Supplied passage.

+++

FoundHer: Steph Douglas, Don't Buy Her Flowers
Updated: Jul 4, 2019
When I sat down to interview Steph Douglas, founder of Don't Buy Her Flowers, I pretty much intended to keep to asking about business advice and experience. But Steph isn't someone for a linear conversation, and I soon realised that everything about her business - the idea behind it, and how she combines promoting it with sharing her very honest brand of motherhood - is bound up in one fascinating package. I could honestly have chatted to Steph for hours; she's a genuine, refreshing and supportive woman, the likes of whom we could use more of in the media today. So instead of keeping it strictly business, I asked Steph if I could share her thoughts on a range of topics that resonate with us. Enjoy!
On starting Don't Buy Her Flowers...
After I had my first child in 2010, I realised that flowers are a really strange gift to get a new mum. People mean well and want to send you something lovely, but I just found I was overwhelmed when yet another bunch of flowers arrived. I didn't have enough vases and the thought of having to keep something else alive just stressed me out. It is not that I didn't love flowers, it's just that I thought there were better gifts to celebrate the moment. Then I was on maternity leave and other friends started to have babies, so I would always put a magazine and some chocolate in a Jiffy bag with a note saying 'its going to get easier' or 'you are doing really well' and their messages back were always full of gratitude. They were overwhelmed or thinking "What the hell am I doing?", and that note - showing someone was thinking of them and knew they might be having a hard time - made a massive difference. So at that point I started to think there was something in this, but I had no idea how powerful that expression of empathy was, or how it would translate to so many different occasions when people want to look after you or give you TLC.
People think I started the business during maternity leave, but I didn't. I had the idea after my first baby, but then I went back to work, and I then had another baby, and it was during my second maternity leave that I really thought it might be a business. Because of social media it's tempting to think you need to start a major enterprise on mat leave, but it was when I was back at work and in a routine that I really got the chance to work on it, starting a blog and then launching the business. I was beginning to think ahead, about two kids, working in London, school hours etc, and I thought - how is this going to work? So it was a combination of having the time to think about it on maternity leave, and the need to find something that I was passionate about that was going to work with motherhood that gave me the impetus to get started.
We have had a brilliant four years and we have grown month on month since launch. I think people underestimate the effort that it takes to grow a business, especially as a working mum. Many women kick off businesses while continuing to do everything they were doing before and that just won't work, its too all-consuming. I would say: set your goals and understand what you have to let go to find that time. If that means ignoring the housework, or hiring a cleaner if you can, and eating cereal for tea then so be it. Getting something off the ground takes a lot of work, but if it's successful it should get easier if you have the right people around you.

+++

Stated exercise A.
Summarize the Steph Douglas interview in two sentences.
Stated exercise B.
Repeat word for word the part of the Steph Douglas interview starting with "FoundHer: Steph Douglas, Don't" and going on through "Buy Her Flowers...".

Dataset items.
+++

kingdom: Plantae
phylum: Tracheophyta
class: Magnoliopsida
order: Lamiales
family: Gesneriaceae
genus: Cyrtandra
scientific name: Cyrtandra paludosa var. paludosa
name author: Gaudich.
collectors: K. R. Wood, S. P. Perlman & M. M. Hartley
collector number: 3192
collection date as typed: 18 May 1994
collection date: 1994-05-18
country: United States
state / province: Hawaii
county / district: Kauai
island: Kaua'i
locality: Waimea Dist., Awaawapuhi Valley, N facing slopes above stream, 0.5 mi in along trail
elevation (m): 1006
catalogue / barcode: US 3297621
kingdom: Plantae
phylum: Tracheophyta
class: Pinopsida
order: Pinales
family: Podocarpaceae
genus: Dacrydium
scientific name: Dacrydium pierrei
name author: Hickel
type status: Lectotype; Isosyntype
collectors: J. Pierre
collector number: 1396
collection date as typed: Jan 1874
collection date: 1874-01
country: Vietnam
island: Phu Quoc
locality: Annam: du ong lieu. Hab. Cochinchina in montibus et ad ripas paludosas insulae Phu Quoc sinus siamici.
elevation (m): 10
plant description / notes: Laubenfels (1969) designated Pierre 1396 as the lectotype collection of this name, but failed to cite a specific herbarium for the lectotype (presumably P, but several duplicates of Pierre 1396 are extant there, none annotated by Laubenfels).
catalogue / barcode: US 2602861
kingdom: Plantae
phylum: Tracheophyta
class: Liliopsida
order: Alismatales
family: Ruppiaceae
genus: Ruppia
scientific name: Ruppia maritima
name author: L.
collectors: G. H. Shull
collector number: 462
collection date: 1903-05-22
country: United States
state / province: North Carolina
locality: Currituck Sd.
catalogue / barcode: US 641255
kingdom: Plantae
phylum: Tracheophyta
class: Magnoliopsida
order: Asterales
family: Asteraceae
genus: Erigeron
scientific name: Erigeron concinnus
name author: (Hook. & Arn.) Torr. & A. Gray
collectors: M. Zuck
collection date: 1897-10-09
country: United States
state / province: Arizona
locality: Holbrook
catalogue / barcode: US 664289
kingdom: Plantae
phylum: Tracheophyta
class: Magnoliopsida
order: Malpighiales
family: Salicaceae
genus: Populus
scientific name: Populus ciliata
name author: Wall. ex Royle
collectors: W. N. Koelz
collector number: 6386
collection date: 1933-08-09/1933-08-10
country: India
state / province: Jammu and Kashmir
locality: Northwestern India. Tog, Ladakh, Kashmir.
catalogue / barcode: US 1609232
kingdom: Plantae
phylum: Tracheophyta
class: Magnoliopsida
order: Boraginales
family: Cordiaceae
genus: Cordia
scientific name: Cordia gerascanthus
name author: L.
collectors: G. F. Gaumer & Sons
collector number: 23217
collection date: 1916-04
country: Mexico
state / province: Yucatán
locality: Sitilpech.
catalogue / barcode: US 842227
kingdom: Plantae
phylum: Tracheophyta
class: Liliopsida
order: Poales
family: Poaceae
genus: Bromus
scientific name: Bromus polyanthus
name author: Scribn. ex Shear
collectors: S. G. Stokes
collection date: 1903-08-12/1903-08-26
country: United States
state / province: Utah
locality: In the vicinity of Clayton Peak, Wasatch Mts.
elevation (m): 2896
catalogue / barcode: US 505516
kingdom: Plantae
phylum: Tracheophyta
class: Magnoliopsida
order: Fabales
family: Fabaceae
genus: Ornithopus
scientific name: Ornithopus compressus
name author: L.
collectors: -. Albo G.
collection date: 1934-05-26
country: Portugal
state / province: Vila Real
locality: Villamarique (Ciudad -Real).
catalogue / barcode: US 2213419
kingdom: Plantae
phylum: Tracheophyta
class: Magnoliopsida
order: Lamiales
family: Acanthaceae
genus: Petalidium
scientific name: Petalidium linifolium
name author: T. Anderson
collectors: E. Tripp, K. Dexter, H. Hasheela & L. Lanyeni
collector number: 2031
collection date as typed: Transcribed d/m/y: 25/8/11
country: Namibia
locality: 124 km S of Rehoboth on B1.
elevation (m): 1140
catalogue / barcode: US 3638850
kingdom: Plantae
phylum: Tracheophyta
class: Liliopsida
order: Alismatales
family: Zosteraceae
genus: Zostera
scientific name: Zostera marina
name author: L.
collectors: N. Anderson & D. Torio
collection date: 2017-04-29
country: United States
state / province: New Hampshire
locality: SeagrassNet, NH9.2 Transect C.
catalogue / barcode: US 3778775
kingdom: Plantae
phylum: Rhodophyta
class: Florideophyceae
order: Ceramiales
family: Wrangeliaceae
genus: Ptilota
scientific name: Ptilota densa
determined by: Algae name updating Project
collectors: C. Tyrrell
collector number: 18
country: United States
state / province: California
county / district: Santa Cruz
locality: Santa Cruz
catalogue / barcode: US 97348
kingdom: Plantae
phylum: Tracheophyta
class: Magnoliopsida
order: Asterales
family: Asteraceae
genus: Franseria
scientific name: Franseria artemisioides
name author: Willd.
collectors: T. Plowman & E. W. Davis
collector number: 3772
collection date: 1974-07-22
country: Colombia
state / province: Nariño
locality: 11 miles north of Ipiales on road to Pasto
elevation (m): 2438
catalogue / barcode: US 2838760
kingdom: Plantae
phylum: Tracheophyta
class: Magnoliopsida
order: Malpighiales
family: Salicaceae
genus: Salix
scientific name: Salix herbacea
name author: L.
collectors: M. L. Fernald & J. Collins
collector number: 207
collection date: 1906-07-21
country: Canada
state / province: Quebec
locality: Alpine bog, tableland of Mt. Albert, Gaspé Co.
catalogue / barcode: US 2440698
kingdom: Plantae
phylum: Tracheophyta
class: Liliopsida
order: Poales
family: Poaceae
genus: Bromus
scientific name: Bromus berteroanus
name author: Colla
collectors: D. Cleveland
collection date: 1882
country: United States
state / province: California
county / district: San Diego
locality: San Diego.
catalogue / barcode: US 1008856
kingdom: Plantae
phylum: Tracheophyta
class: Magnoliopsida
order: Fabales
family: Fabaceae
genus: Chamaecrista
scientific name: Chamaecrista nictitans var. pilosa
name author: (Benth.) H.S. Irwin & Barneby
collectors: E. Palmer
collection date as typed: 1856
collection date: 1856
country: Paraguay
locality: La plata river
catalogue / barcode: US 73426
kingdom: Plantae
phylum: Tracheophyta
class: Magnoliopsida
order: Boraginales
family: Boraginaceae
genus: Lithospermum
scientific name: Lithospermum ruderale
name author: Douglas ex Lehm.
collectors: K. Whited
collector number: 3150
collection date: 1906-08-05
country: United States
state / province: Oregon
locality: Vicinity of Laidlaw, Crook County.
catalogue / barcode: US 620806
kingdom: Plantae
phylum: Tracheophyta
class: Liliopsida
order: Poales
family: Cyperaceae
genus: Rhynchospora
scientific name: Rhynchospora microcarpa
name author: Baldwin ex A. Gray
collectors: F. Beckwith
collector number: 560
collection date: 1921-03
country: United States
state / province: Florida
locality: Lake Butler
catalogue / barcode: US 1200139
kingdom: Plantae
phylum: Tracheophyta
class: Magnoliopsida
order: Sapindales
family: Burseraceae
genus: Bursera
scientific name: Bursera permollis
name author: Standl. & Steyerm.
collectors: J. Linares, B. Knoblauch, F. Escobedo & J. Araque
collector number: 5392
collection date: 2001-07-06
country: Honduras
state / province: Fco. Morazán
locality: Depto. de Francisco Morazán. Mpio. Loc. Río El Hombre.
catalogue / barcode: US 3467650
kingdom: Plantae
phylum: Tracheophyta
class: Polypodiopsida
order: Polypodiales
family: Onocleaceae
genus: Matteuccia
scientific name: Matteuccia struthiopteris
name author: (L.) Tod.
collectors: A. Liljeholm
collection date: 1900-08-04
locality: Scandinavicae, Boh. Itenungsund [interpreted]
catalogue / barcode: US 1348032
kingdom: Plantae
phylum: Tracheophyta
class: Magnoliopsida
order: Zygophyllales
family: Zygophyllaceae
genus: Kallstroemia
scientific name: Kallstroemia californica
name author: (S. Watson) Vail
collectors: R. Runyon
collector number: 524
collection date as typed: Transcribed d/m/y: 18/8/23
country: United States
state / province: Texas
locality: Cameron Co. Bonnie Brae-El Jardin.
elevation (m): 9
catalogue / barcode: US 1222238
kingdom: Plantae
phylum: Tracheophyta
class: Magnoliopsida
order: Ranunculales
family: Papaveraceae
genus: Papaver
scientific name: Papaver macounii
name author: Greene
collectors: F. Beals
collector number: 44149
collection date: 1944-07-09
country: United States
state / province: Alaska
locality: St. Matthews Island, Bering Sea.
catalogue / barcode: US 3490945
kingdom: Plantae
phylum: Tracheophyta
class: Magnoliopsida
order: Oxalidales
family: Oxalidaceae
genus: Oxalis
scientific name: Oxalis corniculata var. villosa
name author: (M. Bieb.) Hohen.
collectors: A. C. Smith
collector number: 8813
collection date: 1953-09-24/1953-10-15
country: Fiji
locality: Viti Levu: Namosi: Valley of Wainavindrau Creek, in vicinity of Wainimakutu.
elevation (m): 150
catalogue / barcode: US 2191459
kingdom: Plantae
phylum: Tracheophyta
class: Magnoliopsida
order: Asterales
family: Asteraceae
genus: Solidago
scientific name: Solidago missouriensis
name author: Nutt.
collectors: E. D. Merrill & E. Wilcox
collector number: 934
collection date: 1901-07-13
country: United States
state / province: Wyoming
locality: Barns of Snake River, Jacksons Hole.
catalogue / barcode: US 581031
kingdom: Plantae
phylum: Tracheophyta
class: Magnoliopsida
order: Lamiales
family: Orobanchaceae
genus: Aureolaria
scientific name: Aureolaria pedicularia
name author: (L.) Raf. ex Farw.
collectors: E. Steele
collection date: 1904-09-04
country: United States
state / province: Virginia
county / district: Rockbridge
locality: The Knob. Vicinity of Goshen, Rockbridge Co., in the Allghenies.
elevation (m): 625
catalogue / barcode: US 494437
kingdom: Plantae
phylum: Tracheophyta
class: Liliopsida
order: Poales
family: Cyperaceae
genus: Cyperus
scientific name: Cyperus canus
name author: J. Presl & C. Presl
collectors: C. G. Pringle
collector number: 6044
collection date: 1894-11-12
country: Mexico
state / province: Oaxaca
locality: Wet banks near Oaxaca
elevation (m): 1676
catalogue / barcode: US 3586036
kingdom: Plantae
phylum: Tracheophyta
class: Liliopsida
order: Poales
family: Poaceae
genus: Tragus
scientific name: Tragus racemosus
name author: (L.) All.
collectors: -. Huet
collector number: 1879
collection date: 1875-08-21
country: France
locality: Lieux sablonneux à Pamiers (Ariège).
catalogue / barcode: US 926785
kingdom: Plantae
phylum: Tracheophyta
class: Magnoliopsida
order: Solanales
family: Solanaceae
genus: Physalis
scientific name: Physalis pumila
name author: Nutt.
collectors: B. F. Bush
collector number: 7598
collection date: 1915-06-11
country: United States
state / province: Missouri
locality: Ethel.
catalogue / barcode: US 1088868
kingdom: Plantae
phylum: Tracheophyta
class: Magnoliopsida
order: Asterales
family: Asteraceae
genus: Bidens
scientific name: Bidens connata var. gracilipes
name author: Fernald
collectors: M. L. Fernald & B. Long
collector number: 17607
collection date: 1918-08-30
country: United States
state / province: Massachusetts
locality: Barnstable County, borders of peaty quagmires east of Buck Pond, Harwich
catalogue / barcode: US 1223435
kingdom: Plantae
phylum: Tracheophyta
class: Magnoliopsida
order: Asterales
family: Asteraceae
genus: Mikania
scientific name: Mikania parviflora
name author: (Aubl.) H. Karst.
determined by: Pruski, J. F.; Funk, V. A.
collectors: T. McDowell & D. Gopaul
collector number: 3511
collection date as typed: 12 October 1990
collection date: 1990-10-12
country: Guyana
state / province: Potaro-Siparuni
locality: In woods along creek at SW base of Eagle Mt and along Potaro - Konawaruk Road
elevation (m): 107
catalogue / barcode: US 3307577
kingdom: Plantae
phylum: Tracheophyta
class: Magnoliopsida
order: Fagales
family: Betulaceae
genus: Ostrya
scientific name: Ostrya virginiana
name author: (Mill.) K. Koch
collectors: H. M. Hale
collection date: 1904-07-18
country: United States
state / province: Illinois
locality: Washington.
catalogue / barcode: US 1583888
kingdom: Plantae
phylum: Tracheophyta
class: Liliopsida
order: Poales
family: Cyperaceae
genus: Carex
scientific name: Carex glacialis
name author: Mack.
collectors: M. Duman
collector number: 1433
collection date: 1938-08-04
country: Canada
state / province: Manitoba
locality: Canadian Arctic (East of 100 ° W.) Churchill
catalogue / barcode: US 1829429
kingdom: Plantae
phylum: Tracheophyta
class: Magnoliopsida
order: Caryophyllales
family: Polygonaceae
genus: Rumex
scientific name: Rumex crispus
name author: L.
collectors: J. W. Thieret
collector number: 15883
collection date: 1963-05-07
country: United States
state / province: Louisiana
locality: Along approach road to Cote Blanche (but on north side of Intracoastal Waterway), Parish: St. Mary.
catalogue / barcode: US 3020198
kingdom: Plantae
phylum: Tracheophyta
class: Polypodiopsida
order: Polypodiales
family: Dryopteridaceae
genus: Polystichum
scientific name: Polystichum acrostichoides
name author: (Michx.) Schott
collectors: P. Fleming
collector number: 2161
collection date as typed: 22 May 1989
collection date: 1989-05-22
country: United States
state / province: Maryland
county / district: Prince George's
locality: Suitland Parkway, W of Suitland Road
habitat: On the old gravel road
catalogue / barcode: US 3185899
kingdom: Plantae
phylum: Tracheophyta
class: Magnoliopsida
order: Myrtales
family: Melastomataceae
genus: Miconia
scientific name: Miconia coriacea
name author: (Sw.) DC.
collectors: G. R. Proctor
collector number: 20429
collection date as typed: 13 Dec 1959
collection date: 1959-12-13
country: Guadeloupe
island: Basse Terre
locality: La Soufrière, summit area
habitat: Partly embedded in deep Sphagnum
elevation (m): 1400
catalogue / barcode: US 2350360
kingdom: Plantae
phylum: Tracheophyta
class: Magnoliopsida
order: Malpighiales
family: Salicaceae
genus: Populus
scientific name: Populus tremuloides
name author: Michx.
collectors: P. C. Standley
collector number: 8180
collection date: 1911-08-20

+++

Exercise response A.
After her first child in 2010, Steph Douglas found flowers a stressful gift for a new mum, so she began sending friends a magazine, chocolate and an encouraging note, which they received with gratitude. She realized during her second maternity leave that the idea might be a business, worked on it once back at work and in a routine, and advises setting goals and deciding what to let go, since growing a business takes a lot of work.

Exercise response B.
FoundHer: Steph Douglas, Don't Buy Her Flowers
Updated: Jul 4, 2019
When I sat down to interview Steph Douglas, founder of Don't Buy Her Flowers, I pretty much intended to keep to asking about business advice and experience. But Steph isn't someone for a linear conversation, and I soon realised that everything about her business - the idea behind it, and how she combines promoting it with sharing her very honest brand of motherhood - is bound up in one fascinating package. I could honestly have chatted to Steph for hours; she's a genuine, refreshing and supportive woman, the likes of whom we could use more of in the media today. So instead of keeping it strictly business, I asked Steph if I could share her thoughts on a range of topics that resonate with us. Enjoy!
On starting Don't Buy Her Flowers...